Les avocats des parties ne s’y opposant pas, Mme PICARD, Première Vice-Présidente a été chargée du rapport et a tenu seule l’audience pour entendre les plaidoiries dont elle a rendu compte au tribunal conformément à l’article 805 du code de procédure civile.
La SARL Entreprise de maçonnerie béton armé [Adresse 3] exerce une activité de maçonnerie générale et de gros oeuvre du bâtiment.
Elle a conclu, le 11 novembre 2021, avec M. et Mme [T] un contrat de marché de travaux pour un coût de 143 156,88 euros.
Des travaux supplémentaires ont été réalisés.
La réception des travaux a eu lieu le 17 avril 2023.

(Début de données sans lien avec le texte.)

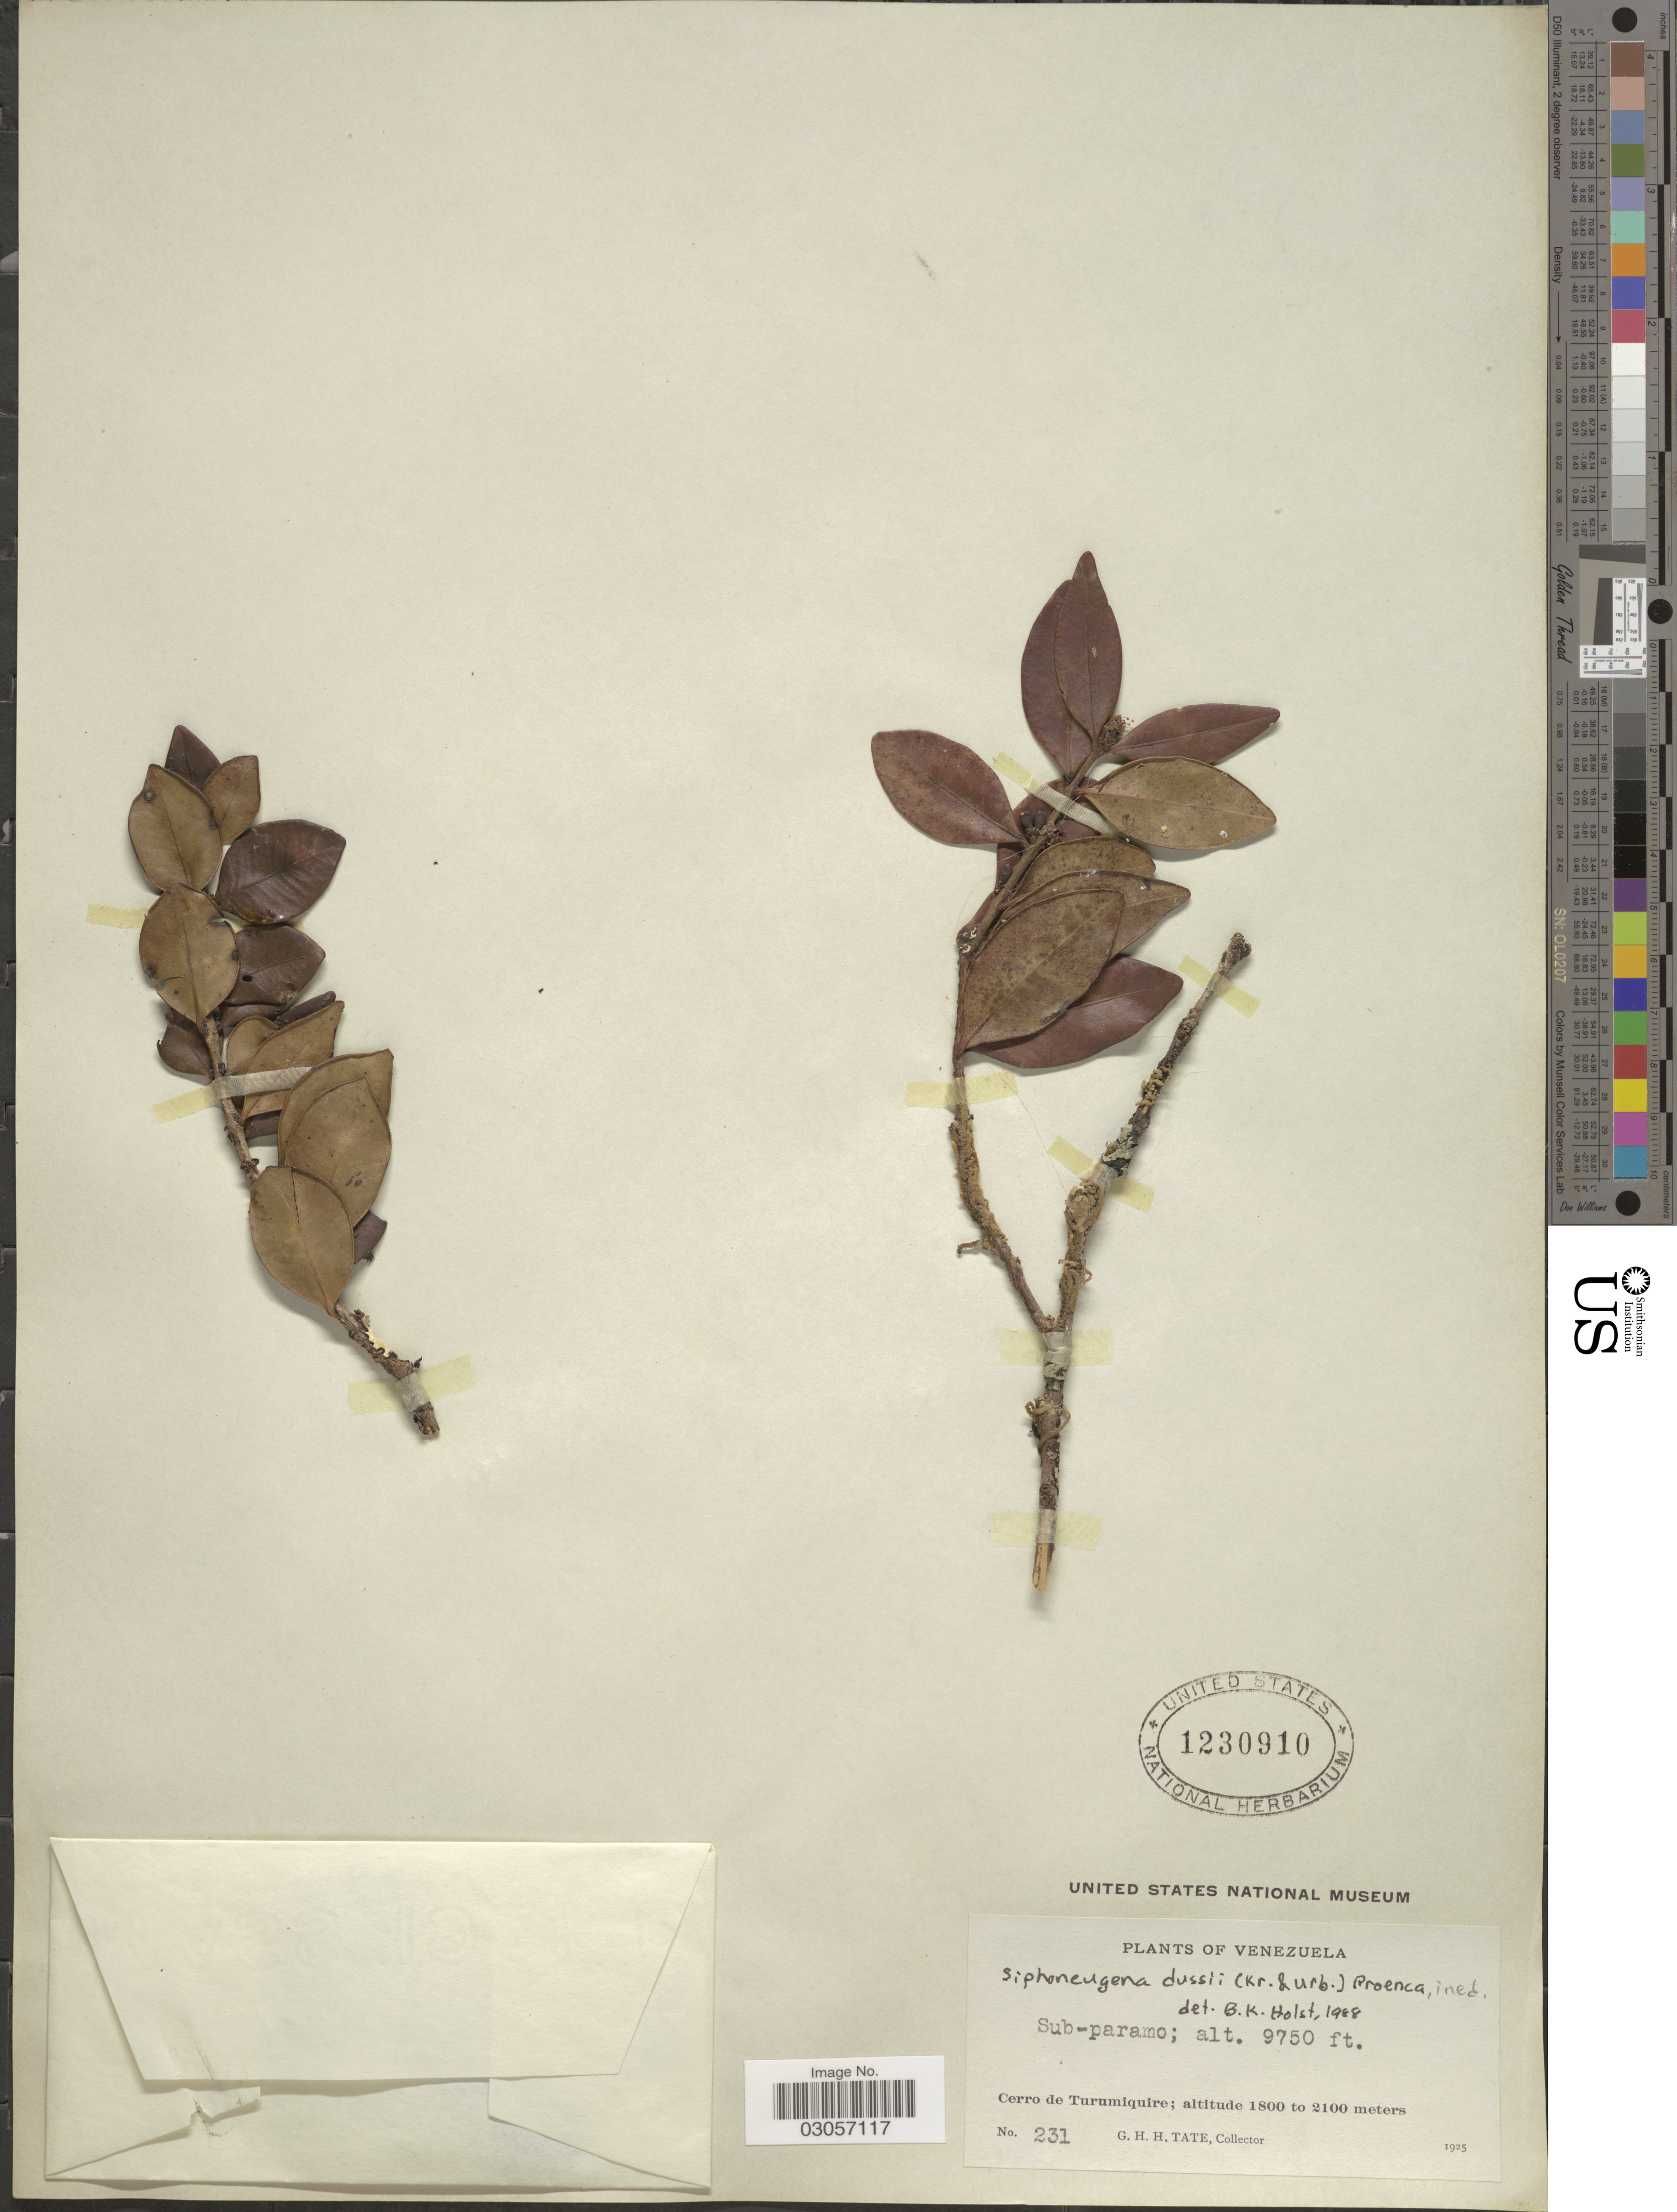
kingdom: Plantae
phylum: Tracheophyta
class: Magnoliopsida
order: Myrtales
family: Myrtaceae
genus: Siphoneugena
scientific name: Siphoneugena dussii var. dussii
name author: (Krug & Urb.) Proença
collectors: G. H. H.Tate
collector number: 231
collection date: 1925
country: Venezuela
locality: Cerro de Turumiquire.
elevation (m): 1800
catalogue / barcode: US 1230910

Par lettre recommandée avec accusé de réception du 12 mai 2023, la SARL Le Ray Maçonnerie a réclamé aux époux [T] le paiement de la somme de 10 356,28 euros au titre de la facture n° 333 du 31 octobre 2022 et de la somme de 13 952,28 euros au titre de la facture n° 345 du 30 octobre 2022.
Après discussions, la SARL Le Ray Maçonnerie a réclamé à M. et Mme [T] le paiement de la somme de 21 660,12 euros HT.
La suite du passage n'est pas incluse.